== Segment start ==

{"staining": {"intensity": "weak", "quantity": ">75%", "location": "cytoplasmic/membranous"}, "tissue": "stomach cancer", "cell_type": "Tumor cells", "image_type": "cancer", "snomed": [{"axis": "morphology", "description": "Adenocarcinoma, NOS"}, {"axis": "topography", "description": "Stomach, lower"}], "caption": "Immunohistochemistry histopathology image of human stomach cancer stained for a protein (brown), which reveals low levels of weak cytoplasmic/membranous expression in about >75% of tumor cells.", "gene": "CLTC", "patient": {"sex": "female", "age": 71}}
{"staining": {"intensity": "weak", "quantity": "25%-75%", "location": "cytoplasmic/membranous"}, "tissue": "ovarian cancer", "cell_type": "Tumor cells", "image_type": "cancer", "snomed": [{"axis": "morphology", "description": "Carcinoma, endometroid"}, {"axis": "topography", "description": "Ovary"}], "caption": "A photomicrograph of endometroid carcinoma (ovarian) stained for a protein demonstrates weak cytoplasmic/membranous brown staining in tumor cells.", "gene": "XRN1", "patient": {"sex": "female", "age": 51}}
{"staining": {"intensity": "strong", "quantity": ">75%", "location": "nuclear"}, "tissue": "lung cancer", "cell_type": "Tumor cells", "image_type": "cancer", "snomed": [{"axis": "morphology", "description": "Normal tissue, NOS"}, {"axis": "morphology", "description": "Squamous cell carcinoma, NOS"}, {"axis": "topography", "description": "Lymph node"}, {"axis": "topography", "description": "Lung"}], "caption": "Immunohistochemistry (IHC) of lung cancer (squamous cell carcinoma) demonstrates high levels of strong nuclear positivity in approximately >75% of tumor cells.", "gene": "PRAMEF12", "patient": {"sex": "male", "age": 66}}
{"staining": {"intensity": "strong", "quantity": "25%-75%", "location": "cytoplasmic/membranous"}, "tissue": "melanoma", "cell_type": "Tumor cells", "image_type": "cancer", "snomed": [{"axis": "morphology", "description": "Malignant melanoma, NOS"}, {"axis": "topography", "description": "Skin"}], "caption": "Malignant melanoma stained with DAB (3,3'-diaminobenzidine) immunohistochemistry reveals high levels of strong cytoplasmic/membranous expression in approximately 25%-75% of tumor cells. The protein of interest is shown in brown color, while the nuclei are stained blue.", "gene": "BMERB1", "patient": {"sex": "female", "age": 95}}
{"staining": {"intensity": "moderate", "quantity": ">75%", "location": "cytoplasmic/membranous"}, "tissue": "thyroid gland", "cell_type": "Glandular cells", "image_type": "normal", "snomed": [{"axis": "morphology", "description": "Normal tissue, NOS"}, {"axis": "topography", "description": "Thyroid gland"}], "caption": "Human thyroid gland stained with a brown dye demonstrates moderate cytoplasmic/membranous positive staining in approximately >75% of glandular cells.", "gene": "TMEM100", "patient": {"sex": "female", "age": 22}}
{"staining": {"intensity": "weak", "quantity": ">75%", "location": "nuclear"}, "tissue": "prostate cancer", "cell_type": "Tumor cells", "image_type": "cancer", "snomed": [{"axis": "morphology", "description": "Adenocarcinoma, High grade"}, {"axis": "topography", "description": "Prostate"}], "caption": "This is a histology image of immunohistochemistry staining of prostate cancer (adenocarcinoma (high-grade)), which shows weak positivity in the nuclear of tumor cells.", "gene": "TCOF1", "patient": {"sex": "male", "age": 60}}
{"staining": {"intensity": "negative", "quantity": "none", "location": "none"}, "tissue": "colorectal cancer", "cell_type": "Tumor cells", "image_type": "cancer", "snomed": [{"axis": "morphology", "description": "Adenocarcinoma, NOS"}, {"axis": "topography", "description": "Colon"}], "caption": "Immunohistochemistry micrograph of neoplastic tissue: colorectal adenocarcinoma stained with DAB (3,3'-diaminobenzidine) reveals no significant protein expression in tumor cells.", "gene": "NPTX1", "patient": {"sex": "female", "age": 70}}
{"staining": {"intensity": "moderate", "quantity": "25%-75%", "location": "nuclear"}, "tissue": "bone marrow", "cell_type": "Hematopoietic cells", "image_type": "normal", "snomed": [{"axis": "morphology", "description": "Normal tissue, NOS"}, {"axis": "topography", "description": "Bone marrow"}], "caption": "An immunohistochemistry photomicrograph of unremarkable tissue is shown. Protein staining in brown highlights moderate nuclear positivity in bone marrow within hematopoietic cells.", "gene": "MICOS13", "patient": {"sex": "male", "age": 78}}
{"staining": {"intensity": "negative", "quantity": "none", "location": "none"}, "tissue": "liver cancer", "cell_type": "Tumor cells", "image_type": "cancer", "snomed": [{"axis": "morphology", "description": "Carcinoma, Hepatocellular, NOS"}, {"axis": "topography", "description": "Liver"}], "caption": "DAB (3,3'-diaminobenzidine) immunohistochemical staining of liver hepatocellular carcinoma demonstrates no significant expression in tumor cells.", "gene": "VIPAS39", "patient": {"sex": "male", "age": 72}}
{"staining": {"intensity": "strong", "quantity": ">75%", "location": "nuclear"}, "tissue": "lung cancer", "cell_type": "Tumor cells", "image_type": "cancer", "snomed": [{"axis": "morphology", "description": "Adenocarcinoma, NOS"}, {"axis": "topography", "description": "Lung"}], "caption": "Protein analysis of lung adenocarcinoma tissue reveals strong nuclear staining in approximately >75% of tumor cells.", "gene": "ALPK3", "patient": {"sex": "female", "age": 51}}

== Segment end ==

§ Task requirements
The expected response is the full data, reproduced exactly.

§ Task output
{"staining": {"intensity": "weak", "quantity": ">75%", "location": "cytoplasmic/membranous"}, "tissue": "stomach cancer", "cell_type": "Tumor cells", "image_type": "cancer", "snomed": [{"axis": "morphology", "description": "Adenocarcinoma, NOS"}, {"axis": "topography", "description": "Stomach, lower"}], "caption": "Immunohistochemistry histopathology image of human stomach cancer stained for a protein (brown), which reveals low levels of weak cytoplasmic/membranous expression in about >75% of tumor cells.", "gene": "CLTC", "patient": {"sex": "female", "age": 71}}
{"staining": {"intensity": "weak", "quantity": "25%-75%", "location": "cytoplasmic/membranous"}, "tissue": "ovarian cancer", "cell_type": "Tumor cells", "image_type": "cancer", "snomed": [{"axis": "morphology", "description": "Carcinoma, endometroid"}, {"axis": "topography", "description": "Ovary"}], "caption": "A photomicrograph of endometroid carcinoma (ovarian) stained for a protein demonstrates weak cytoplasmic/membranous brown staining in tumor cells.", "gene": "XRN1", "patient": {"sex": "female", "age": 51}}
{"staining": {"intensity": "strong", "quantity": ">75%", "location": "nuclear"}, "tissue": "lung cancer", "cell_type": "Tumor cells", "image_type": "cancer", "snomed": [{"axis": "morphology", "description": "Normal tissue, NOS"}, {"axis": "morphology", "description": "Squamous cell carcinoma, NOS"}, {"axis": "topography", "description": "Lymph node"}, {"axis": "topography", "description": "Lung"}], "caption": "Immunohistochemistry (IHC) of lung cancer (squamous cell carcinoma) demonstrates high levels of strong nuclear positivity in approximately >75% of tumor cells.", "gene": "PRAMEF12", "patient": {"sex": "male", "age": 66}}
{"staining": {"intensity": "strong", "quantity": "25%-75%", "location": "cytoplasmic/membranous"}, "tissue": "melanoma", "cell_type": "Tumor cells", "image_type": "cancer", "snomed": [{"axis": "morphology", "description": "Malignant melanoma, NOS"}, {"axis": "topography", "description": "Skin"}], "caption": "Malignant melanoma stained with DAB (3,3'-diaminobenzidine) immunohistochemistry reveals high levels of strong cytoplasmic/membranous expression in approximately 25%-75% of tumor cells. The protein of interest is shown in brown color, while the nuclei are stained blue.", "gene": "BMERB1", "patient": {"sex": "female", "age": 95}}
{"staining": {"intensity": "moderate", "quantity": ">75%", "location": "cytoplasmic/membranous"}, "tissue": "thyroid gland", "cell_type": "Glandular cells", "image_type": "normal", "snomed": [{"axis": "morphology", "description": "Normal tissue, NOS"}, {"axis": "topography", "description": "Thyroid gland"}], "caption": "Human thyroid gland stained with a brown dye demonstrates moderate cytoplasmic/membranous positive staining in approximately >75% of glandular cells.", "gene": "TMEM100", "patient": {"sex": "female", "age": 22}}
{"staining": {"intensity": "weak", "quantity": ">75%", "location": "nuclear"}, "tissue": "prostate cancer", "cell_type": "Tumor cells", "image_type": "cancer", "snomed": [{"axis": "morphology", "description": "Adenocarcinoma, High grade"}, {"axis": "topography", "description": "Prostate"}], "caption": "This is a histology image of immunohistochemistry staining of prostate cancer (adenocarcinoma (high-grade)), which shows weak positivity in the nuclear of tumor cells.", "gene": "TCOF1", "patient": {"sex": "male", "age": 60}}
{"staining": {"intensity": "negative", "quantity": "none", "location": "none"}, "tissue": "colorectal cancer", "cell_type": "Tumor cells", "image_type": "cancer", "snomed": [{"axis": "morphology", "description": "Adenocarcinoma, NOS"}, {"axis": "topography", "description": "Colon"}], "caption": "Immunohistochemistry micrograph of neoplastic tissue: colorectal adenocarcinoma stained with DAB (3,3'-diaminobenzidine) reveals no significant protein expression in tumor cells.", "gene": "NPTX1", "patient": {"sex": "female", "age": 70}}
{"staining": {"intensity": "moderate", "quantity": "25%-75%", "location": "nuclear"}, "tissue": "bone marrow", "cell_type": "Hematopoietic cells", "image_type": "normal", "snomed": [{"axis": "morphology", "description": "Normal tissue, NOS"}, {"axis": "topography", "description": "Bone marrow"}], "caption": "An immunohistochemistry photomicrograph of unremarkable tissue is shown. Protein staining in brown highlights moderate nuclear positivity in bone marrow within hematopoietic cells.", "gene": "MICOS13", "patient": {"sex": "male", "age": 78}}
{"staining": {"intensity": "negative", "quantity": "none", "location": "none"}, "tissue": "liver cancer", "cell_type": "Tumor cells", "image_type": "cancer", "snomed": [{"axis": "morphology", "description": "Carcinoma, Hepatocellular, NOS"}, {"axis": "topography", "description": "Liver"}], "caption": "DAB (3,3'-diaminobenzidine) immunohistochemical staining of liver hepatocellular carcinoma demonstrates no significant expression in tumor cells.", "gene": "VIPAS39", "patient": {"sex": "male", "age": 72}}
{"staining": {"intensity": "strong", "quantity": ">75%", "location": "nuclear"}, "tissue": "lung cancer", "cell_type": "Tumor cells", "image_type": "cancer", "snomed": [{"axis": "morphology", "description": "Adenocarcinoma, NOS"}, {"axis": "topography", "description": "Lung"}], "caption": "Protein analysis of lung adenocarcinoma tissue reveals strong nuclear staining in approximately >75% of tumor cells.", "gene": "ALPK3", "patient": {"sex": "female", "age": 51}}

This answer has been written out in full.